During a meeting with the three UN representatives, the head of the transitional government, Michel Djotodia, agreed to allow unimpeded and regular access to all cantonment sites in the country so that children found in the ranks of the ex-Séléka can be handed over to UNICEF and reunited with their families.
“Releasing children is an essential step,” Ms. Zerrougui said. “I call on the international community to assist CAR authorities to implement a disarmament, demobilization and reintegration process tailored to the specific needs of children.”

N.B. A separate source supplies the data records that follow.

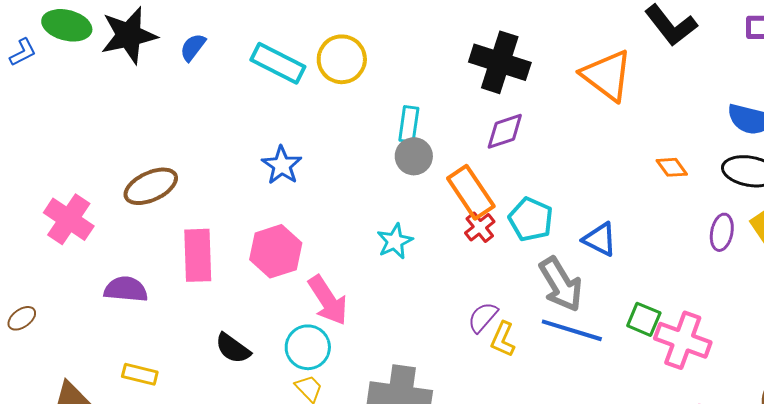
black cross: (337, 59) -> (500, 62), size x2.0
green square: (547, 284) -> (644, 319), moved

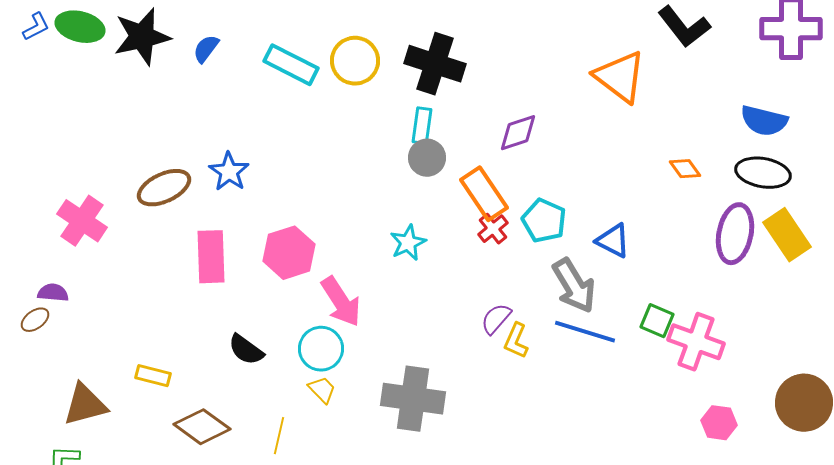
blue L-shape: (23, 52) -> (36, 27), moved
black cross: (500, 62) -> (435, 64), moved
blue star: (282, 165) -> (229, 172), moved
purple ellipse: (722, 232) -> (735, 234), size x1.6
purple semicircle: (126, 289) -> (53, 293), moved, size x0.7

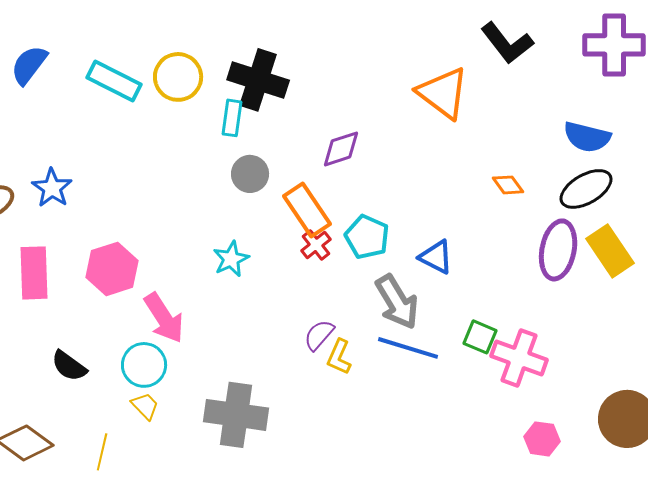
blue semicircle: (206, 49) -> (29, 65), size x1.4
cyan rectangle: (422, 126) -> (232, 118), moved
black ellipse: (763, 173) -> (586, 189), turned -40

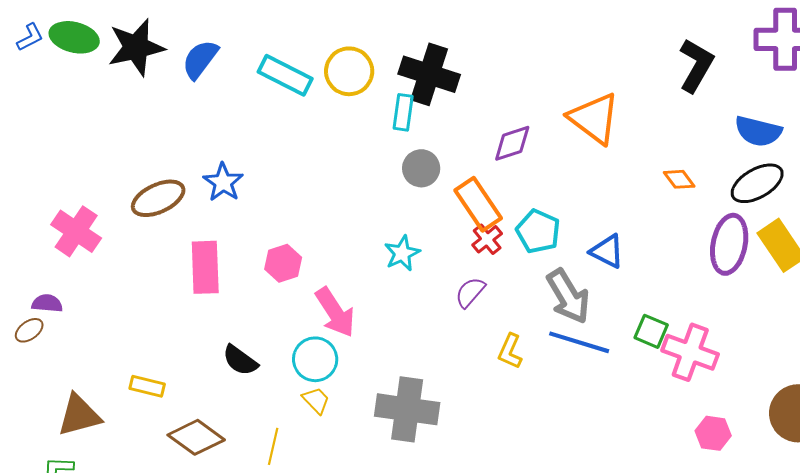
black L-shape: (507, 43) -> (696, 65), moved, turned -112
orange triangle: (443, 93) -> (594, 118), moved
pink hexagon: (112, 269) -> (283, 263), size x0.7
purple semicircle: (319, 335) -> (470, 292), moved

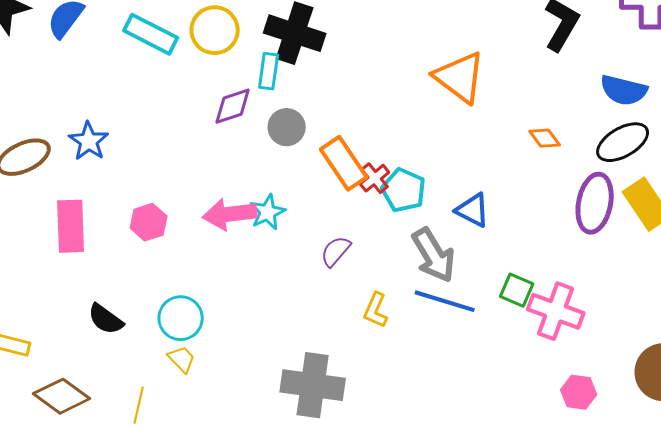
purple diamond: (512, 143) -> (233, 106), moved
red cross: (487, 239) -> (375, 178), moved
pink arrow: (335, 312) -> (230, 214), moved, turned 116
gray cross: (407, 409) -> (313, 385), moved

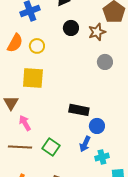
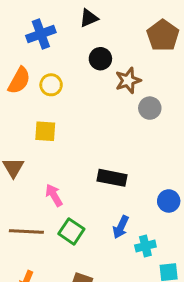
brown star: (97, 32) -> (128, 80), moved
yellow square: (33, 78) -> (45, 131), size x0.7
pink arrow: (25, 123) -> (54, 195), moved
blue circle: (97, 126) -> (169, 201), moved

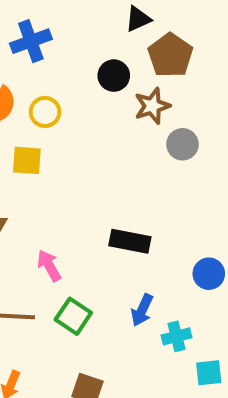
black triangle: (89, 18) -> (138, 19), moved
brown pentagon: (163, 35) -> (170, 55), moved
yellow square: (45, 131) -> (27, 160), moved

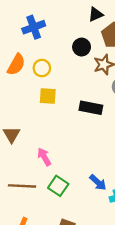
yellow square: (27, 160) -> (48, 96), moved
black rectangle: (130, 241) -> (91, 108), moved
blue arrow: (142, 310) -> (98, 182), turned -72

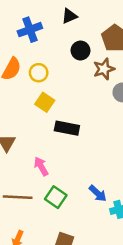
black triangle: (96, 14) -> (69, 16), moved
yellow square: (48, 96) -> (45, 102), turned 30
black rectangle: (91, 108) -> (67, 128), moved

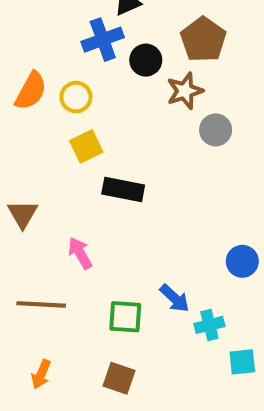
blue cross: (30, 30) -> (103, 40), moved
yellow square: (45, 102) -> (86, 146), turned 30
green square: (56, 197) -> (125, 317), moved, turned -30

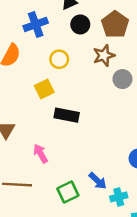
blue cross: (103, 40) -> (36, 24), moved
black circle: (146, 60) -> (80, 24), moved
yellow circle: (76, 97) -> (59, 59), moved
green square: (125, 317) -> (68, 192), turned -30

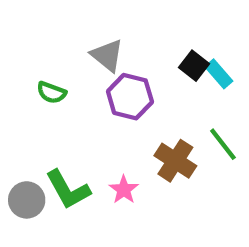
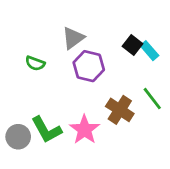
gray triangle: (107, 55) -> (73, 38), turned 45
pink star: (124, 190) -> (84, 130), size x1.5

The representatives, who also met the Transitional National Council, diplomats, religious leaders, civil society, women’s forum, internally displaced persons, victims of human rights violations and humanitarian and UN officials, voiced alarm at numerous reports of deliberate attacks and retaliatory acts against the civilian population, mainly on the basis of religion.
Over the past two weeks Christians and Muslims have launched reprisal attacks against each other in and around Bangui, the capital, where some 210,000 people have been driven from their homes. Nearly 750,000 people have been displaced overall out of a total population of 4.6 million, 40,000 of them fleeing to neighbouring countries, according to the UN refugee agency (UNHCR).
Ms. Bright stressed that conflict and displacement have heightened the vulnerability of women and children to sexual violence. “I am deeply concerned that in this highly volatile environment, rape, forced marriage, mutilations, and other egregious acts of sexual violence against women and children continue to be reported”, she said.
“All parties to the conflict must cease these violations, while humanitarian partners must also ensure accessibility to crucial medical support and services for survivors of sexual violence.”